= TASK GOAL =
Copy the text from each of these rows word for word, and leave the pictures out of your answer.

= DATA RECORDS =
# # #
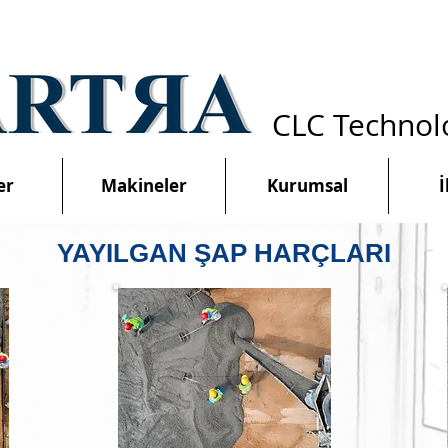
CLC Technol
er
Makineler
Kurumsal
İ
YAYILGAN ŞAP HARÇLARI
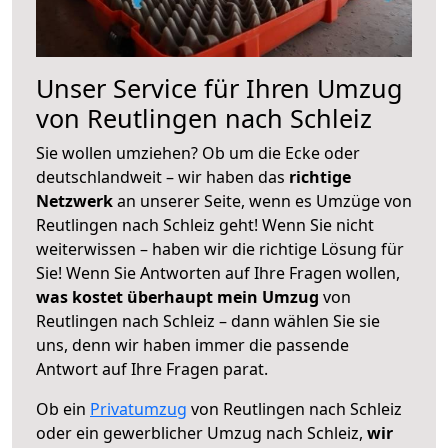
Unser Service für Ihren Umzug
von Reutlingen nach Schleiz
Sie wollen umziehen? Ob um die Ecke oder
deutschlandweit – wir haben das
richtige
Netzwerk
an unserer Seite, wenn es Umzüge von
Reutlingen nach Schleiz geht! Wenn Sie nicht
weiterwissen – haben wir die richtige Lösung für
Sie! Wenn Sie Antworten auf Ihre Fragen wollen,
was kostet überhaupt mein Umzug
von
Reutlingen nach Schleiz – dann wählen Sie sie
uns, denn wir haben immer die passende
Antwort auf Ihre Fragen parat.
Ob ein
Privatumzug
von Reutlingen nach Schleiz
oder ein gewerblicher Umzug nach Schleiz,
wir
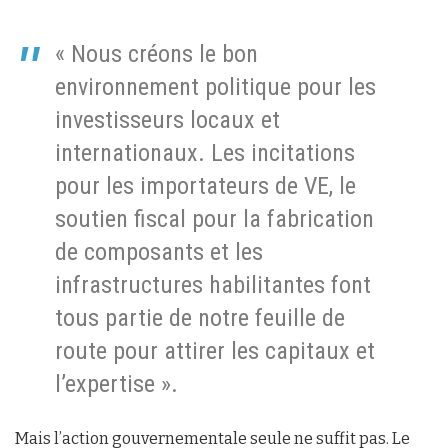
« Nous créons le bon
environnement politique pour les
investisseurs locaux et
internationaux. Les incitations
pour les importateurs de VE, le
soutien fiscal pour la fabrication
de composants et les
infrastructures habilitantes font
tous partie de notre feuille de
route pour attirer les capitaux et
l’expertise ».
Mais l’action gouvernementale seule ne suffit pas. Le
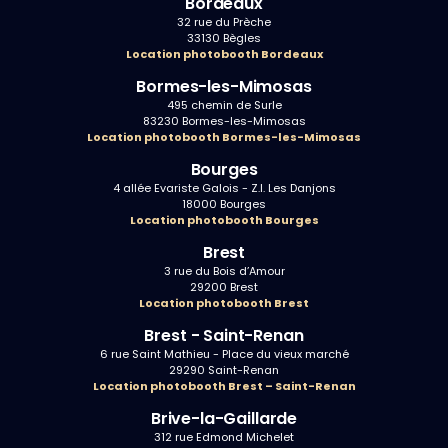
Bordeaux
32 rue du Prèche
33130 Bègles
Location photobooth Bordeaux
Bormes-les-Mimosas
495 chemin de Surle
83230 Bormes-les-Mimosas
Location photobooth Bormes-les-Mimosas
Bourges
4 allée Evariste Galois - Z.I. Les Danjons
18000 Bourges
Location photobooth Bourges
Brest
3 rue du Bois d’Amour
29200 Brest
Location photobooth Brest
Brest - Saint-Renan
6 rue Saint Mathieu - Place du vieux marché
29290 Saint-Renan
Location photobooth Brest – Saint-Renan
Brive-la-Gaillarde
312 rue Edmond Michelet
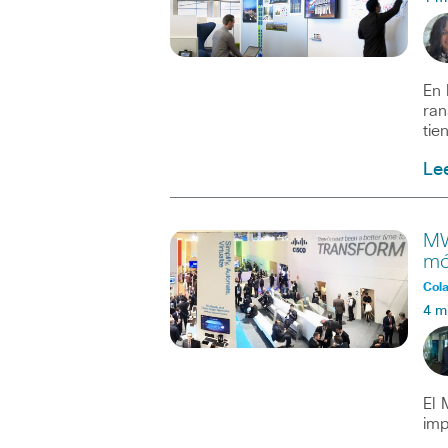
En 
ran
tie
Le
MW
mó
Col
4 m
El 
imp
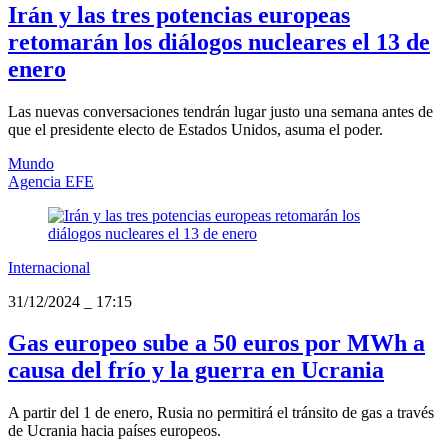
Irán y las tres potencias europeas
retomarán los diálogos nucleares el 13 de
enero
Las nuevas conversaciones tendrán lugar justo una semana antes de
que el presidente electo de Estados Unidos, asuma el poder.
Mundo
Agencia EFE
Internacional
31/12/2024
_
17:15
Gas europeo sube a 50 euros por MWh a
causa del frío y la guerra en Ucrania
A partir del 1 de enero, Rusia no permitirá el tránsito de gas a través
de Ucrania hacia países europeos.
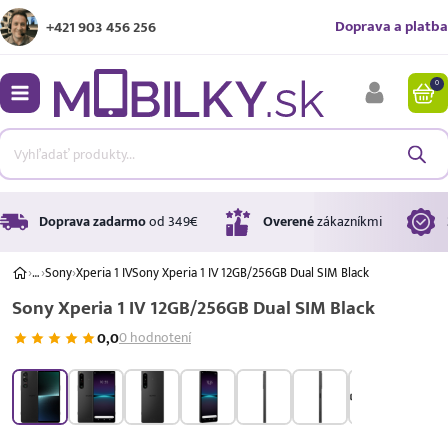
Doprava a platba
+421 903 456 256
0
bmenu
bmenu
bmenu
Doprava zadarmo
od 349€
Overené
zákazníkmi
›
…
›
Sony
›
Xperia 1 IV
Sony Xperia 1 IV 12GB/256GB Dual SIM Black
Sony Xperia 1 IV 12GB/256GB Dual SIM Black
bmenu
0,0
0 hodnotení
bmenu
A ↑
A
G
Úrok
17,99 %
p.a.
# # #
= RESULT OF THIS EXERCISE =
CLC Technol
er
Makineler
Kurumsal
İ
YAYILGAN ŞAP HARÇLARI
Unser Service für Ihren Umzug
von Reutlingen nach Schleiz
Sie wollen umziehen? Ob um die Ecke oder
deutschlandweit – wir haben das
richtige
Netzwerk
an unserer Seite, wenn es Umzüge von
Reutlingen nach Schleiz geht! Wenn Sie nicht
weiterwissen – haben wir die richtige Lösung für
Sie! Wenn Sie Antworten auf Ihre Fragen wollen,
was kostet überhaupt mein Umzug
von
Reutlingen nach Schleiz – dann wählen Sie sie
uns, denn wir haben immer die passende
Antwort auf Ihre Fragen parat.
Ob ein
Privatumzug
von Reutlingen nach Schleiz
oder ein gewerblicher Umzug nach Schleiz,
wir
« Nous créons le bon
environnement politique pour les
investisseurs locaux et
internationaux. Les incitations
pour les importateurs de VE, le
soutien fiscal pour la fabrication
de composants et les
infrastructures habilitantes font
tous partie de notre feuille de
route pour attirer les capitaux et
l’expertise ».
Mais l’action gouvernementale seule ne suffit pas. Le
Bordeaux
32 rue du Prèche
33130 Bègles
Location photobooth Bordeaux
Bormes-les-Mimosas
495 chemin de Surle
83230 Bormes-les-Mimosas
Location photobooth Bormes-les-Mimosas
Bourges
4 allée Evariste Galois - Z.I. Les Danjons
18000 Bourges
Location photobooth Bourges
Brest
3 rue du Bois d’Amour
29200 Brest
Location photobooth Brest
Brest - Saint-Renan
6 rue Saint Mathieu - Place du vieux marché
29290 Saint-Renan
Location photobooth Brest – Saint-Renan
Brive-la-Gaillarde
312 rue Edmond Michelet
En 
ran
tie
Le
MW
mó
Col
4 m
El 
imp
Irán y las tres potencias europeas
retomarán los diálogos nucleares el 13 de
enero
Las nuevas conversaciones tendrán lugar justo una semana antes de
que el presidente electo de Estados Unidos, asuma el poder.
Mundo
Agencia EFE
Internacional
31/12/2024
_
17:15
Gas europeo sube a 50 euros por MWh a
causa del frío y la guerra en Ucrania
A partir del 1 de enero, Rusia no permitirá el tránsito de gas a través
de Ucrania hacia países europeos.
Doprava a platba
+421 903 456 256
0
bmenu
bmenu
bmenu
Doprava zadarmo
od 349€
Overené
zákazníkmi
›
…
›
Sony
›
Xperia 1 IV
Sony Xperia 1 IV 12GB/256GB Dual SIM Black
Sony Xperia 1 IV 12GB/256GB Dual SIM Black
bmenu
0,0
0 hodnotení
bmenu
A ↑
A
G
Úrok
17,99 %
p.a.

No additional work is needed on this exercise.